*Exercise prompt*
Copy out all lines from the entries below in which "worn" occurs.

*Task data*
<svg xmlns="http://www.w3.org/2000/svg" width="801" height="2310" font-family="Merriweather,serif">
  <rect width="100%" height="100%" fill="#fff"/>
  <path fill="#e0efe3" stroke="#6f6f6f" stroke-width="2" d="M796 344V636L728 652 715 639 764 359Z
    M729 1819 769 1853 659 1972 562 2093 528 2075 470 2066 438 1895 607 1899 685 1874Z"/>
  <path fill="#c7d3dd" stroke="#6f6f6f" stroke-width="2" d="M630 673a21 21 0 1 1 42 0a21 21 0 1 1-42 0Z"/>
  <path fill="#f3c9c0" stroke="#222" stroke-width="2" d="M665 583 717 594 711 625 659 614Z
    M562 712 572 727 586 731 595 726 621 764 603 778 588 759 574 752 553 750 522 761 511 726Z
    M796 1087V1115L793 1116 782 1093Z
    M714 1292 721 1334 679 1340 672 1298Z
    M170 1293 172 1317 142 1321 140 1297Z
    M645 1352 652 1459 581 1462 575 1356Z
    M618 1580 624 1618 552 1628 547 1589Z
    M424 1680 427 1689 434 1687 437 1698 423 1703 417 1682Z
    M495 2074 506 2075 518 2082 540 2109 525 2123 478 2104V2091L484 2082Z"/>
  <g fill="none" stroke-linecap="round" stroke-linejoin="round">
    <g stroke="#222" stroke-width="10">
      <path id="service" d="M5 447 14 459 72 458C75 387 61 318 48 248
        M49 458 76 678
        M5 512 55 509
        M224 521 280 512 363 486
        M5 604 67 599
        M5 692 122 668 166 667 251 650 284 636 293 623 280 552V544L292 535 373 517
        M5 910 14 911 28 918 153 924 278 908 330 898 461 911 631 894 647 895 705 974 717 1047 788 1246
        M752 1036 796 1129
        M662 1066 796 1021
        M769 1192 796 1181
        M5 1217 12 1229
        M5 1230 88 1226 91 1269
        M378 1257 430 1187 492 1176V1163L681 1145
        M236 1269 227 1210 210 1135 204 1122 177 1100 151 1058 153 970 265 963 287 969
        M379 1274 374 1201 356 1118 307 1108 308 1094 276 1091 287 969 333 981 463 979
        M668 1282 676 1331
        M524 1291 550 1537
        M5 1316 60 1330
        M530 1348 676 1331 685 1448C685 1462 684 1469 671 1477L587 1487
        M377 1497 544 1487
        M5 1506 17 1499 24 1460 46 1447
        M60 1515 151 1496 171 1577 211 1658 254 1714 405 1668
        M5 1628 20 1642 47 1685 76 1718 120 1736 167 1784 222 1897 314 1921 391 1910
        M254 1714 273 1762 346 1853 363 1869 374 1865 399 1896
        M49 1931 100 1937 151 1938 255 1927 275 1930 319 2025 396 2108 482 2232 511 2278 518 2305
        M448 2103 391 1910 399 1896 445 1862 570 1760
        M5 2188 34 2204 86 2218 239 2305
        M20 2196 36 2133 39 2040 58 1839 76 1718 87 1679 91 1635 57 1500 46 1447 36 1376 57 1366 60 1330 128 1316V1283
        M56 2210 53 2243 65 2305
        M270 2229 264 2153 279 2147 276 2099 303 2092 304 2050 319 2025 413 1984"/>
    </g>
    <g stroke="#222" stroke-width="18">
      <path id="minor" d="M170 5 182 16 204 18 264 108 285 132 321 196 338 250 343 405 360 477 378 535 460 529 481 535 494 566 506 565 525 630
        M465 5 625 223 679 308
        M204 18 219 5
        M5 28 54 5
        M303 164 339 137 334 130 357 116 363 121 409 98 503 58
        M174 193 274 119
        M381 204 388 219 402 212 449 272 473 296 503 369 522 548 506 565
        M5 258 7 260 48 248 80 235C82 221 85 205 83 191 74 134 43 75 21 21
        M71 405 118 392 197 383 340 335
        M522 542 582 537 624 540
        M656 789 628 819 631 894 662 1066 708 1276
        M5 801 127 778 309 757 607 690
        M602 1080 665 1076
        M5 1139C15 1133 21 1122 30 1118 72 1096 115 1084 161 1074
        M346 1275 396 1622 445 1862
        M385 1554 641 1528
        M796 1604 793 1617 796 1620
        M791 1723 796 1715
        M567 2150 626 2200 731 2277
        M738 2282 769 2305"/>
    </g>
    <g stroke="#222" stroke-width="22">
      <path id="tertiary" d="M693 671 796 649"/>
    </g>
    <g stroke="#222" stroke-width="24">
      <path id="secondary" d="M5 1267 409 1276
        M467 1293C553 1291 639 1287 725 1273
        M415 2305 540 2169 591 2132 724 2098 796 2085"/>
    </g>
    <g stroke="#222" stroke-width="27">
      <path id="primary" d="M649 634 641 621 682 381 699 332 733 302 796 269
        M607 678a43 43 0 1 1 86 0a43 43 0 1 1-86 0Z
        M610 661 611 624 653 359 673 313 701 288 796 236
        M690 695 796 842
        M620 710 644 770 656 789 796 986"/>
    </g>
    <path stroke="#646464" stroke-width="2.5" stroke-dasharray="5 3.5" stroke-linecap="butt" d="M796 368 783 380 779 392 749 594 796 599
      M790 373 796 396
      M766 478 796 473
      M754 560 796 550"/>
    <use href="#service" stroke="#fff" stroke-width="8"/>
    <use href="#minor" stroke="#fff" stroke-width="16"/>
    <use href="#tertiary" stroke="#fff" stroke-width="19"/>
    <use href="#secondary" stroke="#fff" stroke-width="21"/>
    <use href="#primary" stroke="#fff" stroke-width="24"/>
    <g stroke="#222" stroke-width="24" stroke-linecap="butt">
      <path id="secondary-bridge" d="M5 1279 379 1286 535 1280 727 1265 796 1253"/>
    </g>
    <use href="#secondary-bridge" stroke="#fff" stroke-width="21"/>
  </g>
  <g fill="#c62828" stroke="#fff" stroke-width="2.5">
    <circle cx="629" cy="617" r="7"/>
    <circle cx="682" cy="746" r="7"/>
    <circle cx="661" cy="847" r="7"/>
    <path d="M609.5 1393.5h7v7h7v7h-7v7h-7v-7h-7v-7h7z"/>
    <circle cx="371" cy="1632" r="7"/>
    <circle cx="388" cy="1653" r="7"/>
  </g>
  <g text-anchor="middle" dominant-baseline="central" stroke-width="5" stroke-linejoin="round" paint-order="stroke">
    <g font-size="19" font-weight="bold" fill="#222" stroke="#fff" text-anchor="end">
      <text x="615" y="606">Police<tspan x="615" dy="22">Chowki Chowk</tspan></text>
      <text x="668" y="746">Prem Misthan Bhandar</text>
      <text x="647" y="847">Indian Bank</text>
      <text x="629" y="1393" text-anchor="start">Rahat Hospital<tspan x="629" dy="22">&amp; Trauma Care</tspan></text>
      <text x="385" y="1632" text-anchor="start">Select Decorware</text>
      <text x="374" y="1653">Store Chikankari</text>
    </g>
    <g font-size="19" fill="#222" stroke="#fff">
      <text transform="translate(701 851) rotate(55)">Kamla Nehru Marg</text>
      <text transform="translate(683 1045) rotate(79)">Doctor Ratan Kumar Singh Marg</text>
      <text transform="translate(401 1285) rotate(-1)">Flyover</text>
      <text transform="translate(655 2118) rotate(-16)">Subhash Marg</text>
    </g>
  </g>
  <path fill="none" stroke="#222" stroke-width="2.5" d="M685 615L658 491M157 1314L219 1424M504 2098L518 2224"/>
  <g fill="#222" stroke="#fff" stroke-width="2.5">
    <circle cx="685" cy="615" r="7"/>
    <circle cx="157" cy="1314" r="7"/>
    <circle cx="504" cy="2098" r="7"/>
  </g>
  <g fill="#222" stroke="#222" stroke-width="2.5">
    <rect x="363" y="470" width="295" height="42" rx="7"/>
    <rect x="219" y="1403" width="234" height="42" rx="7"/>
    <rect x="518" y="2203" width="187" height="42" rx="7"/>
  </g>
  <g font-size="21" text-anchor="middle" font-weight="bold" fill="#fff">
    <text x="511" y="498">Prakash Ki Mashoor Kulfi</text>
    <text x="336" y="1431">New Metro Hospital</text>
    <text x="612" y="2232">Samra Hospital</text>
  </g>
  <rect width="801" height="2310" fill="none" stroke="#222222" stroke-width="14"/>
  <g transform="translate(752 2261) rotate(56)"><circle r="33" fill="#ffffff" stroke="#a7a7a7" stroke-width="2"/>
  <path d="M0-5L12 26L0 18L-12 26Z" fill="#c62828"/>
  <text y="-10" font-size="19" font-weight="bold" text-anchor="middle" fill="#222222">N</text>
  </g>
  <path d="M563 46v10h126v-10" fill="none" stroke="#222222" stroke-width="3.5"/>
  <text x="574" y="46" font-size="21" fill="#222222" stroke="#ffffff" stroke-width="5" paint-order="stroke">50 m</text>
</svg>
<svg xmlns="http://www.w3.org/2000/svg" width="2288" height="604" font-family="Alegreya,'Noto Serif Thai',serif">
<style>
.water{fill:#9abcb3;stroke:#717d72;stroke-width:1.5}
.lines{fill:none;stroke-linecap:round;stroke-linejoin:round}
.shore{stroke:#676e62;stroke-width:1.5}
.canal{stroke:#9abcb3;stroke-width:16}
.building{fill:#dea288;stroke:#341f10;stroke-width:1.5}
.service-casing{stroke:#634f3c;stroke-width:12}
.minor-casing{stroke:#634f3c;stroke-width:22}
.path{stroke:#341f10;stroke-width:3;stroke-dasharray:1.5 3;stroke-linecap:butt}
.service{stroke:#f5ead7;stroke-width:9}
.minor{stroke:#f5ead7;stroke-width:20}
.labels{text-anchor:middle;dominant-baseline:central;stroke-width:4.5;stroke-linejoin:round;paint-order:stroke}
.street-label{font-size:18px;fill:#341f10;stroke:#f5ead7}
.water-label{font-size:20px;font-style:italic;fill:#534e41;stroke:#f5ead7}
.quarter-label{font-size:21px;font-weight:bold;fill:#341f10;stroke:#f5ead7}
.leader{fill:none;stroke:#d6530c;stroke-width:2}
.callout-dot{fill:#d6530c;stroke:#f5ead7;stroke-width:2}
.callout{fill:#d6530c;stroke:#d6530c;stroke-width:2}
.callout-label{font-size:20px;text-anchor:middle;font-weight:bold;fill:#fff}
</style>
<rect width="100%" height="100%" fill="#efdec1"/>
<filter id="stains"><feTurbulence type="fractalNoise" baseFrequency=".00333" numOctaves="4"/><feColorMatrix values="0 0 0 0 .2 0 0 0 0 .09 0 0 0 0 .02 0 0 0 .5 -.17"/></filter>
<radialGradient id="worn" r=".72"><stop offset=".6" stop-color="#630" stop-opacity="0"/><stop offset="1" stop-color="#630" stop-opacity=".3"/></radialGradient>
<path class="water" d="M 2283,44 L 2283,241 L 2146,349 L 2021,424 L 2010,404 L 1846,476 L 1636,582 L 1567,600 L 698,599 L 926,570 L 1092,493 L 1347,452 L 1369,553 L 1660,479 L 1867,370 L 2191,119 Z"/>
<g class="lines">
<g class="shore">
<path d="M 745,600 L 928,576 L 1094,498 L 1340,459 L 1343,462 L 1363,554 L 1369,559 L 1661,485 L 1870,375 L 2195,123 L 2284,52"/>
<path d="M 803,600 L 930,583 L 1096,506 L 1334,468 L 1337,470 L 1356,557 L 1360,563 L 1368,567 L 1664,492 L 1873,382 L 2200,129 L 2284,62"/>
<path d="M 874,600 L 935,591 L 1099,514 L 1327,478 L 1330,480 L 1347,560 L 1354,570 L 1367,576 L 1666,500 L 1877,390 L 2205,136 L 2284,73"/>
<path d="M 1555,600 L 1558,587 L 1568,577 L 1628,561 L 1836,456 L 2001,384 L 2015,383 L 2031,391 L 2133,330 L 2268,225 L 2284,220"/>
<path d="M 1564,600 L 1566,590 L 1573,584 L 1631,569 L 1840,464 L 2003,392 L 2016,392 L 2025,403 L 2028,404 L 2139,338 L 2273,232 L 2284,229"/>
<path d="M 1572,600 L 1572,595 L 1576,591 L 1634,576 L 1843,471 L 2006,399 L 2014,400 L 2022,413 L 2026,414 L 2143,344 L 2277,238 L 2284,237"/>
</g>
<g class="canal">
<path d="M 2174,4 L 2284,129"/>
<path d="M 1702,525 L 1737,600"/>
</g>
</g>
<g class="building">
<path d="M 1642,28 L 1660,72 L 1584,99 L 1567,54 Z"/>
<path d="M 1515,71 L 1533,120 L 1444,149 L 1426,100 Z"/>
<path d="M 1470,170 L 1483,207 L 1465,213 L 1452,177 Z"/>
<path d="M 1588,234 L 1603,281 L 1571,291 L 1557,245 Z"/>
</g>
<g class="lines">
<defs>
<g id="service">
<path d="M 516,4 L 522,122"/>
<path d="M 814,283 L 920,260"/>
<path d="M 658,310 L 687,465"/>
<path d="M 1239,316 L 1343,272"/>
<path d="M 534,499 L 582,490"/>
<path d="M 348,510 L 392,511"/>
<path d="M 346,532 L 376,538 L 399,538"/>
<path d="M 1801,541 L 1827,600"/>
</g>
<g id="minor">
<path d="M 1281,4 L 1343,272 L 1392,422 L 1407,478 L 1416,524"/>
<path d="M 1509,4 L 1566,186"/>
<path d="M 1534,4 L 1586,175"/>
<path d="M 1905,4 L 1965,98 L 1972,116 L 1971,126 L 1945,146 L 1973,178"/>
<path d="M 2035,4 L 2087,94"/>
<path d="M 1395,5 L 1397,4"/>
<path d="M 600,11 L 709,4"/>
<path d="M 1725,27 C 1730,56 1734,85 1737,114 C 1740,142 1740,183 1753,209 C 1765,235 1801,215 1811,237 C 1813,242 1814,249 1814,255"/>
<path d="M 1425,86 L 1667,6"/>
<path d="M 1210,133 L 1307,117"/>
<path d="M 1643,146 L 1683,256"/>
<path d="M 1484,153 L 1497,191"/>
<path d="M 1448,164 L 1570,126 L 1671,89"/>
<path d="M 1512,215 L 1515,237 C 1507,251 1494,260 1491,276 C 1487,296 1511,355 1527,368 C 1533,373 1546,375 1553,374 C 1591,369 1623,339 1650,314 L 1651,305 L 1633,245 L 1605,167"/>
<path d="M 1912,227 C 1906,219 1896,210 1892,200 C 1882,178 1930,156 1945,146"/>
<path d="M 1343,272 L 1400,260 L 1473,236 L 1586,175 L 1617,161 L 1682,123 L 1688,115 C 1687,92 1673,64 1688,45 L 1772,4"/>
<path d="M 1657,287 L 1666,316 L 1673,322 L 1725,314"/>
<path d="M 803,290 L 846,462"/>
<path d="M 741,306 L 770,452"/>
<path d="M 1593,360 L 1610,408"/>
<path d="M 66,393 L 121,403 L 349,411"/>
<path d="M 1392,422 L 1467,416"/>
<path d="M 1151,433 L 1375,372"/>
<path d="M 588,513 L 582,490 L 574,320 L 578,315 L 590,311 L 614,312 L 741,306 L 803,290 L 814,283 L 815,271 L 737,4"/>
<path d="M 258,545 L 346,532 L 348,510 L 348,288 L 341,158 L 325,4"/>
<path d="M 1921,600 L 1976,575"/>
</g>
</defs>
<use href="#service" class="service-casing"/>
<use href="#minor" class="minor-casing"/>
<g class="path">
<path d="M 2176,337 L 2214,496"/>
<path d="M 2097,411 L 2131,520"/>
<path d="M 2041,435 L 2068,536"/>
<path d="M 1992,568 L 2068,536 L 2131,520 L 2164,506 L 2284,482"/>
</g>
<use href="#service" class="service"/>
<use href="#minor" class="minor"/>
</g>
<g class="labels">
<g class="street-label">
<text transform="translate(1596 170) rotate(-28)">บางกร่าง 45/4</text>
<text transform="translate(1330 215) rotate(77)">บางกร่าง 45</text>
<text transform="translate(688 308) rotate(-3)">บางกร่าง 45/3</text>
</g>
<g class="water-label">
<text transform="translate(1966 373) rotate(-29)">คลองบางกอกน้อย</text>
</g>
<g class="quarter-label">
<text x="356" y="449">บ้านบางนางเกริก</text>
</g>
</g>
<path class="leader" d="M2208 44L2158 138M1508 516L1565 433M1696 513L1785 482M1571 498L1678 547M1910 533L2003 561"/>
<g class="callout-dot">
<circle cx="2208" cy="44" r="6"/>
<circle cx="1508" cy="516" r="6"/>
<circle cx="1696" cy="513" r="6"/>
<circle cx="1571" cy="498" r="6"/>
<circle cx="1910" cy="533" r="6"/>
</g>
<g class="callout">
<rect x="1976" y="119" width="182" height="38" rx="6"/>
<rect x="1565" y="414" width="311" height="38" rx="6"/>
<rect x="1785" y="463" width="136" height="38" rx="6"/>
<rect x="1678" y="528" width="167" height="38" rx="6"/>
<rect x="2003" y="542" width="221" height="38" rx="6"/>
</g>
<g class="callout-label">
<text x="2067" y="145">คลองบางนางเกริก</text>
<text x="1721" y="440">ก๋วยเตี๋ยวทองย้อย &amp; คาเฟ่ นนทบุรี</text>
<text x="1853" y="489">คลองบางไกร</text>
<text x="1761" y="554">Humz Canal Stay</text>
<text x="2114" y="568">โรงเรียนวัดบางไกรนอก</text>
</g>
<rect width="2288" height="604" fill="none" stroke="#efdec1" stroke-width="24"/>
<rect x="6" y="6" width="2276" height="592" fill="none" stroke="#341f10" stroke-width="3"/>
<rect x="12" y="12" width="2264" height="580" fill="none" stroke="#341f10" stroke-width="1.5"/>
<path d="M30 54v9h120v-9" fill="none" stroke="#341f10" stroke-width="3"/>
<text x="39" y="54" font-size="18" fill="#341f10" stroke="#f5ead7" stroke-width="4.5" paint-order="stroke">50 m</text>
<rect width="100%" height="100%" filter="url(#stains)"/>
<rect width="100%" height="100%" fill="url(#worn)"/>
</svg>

*Result for this task*
<radialGradient id="worn" r=".72"><stop offset=".6" stop-color="#630" stop-opacity="0"/><stop offset="1" stop-color="#630" stop-opacity=".3"/></radialGradient>
<rect width="100%" height="100%" fill="url(#worn)"/>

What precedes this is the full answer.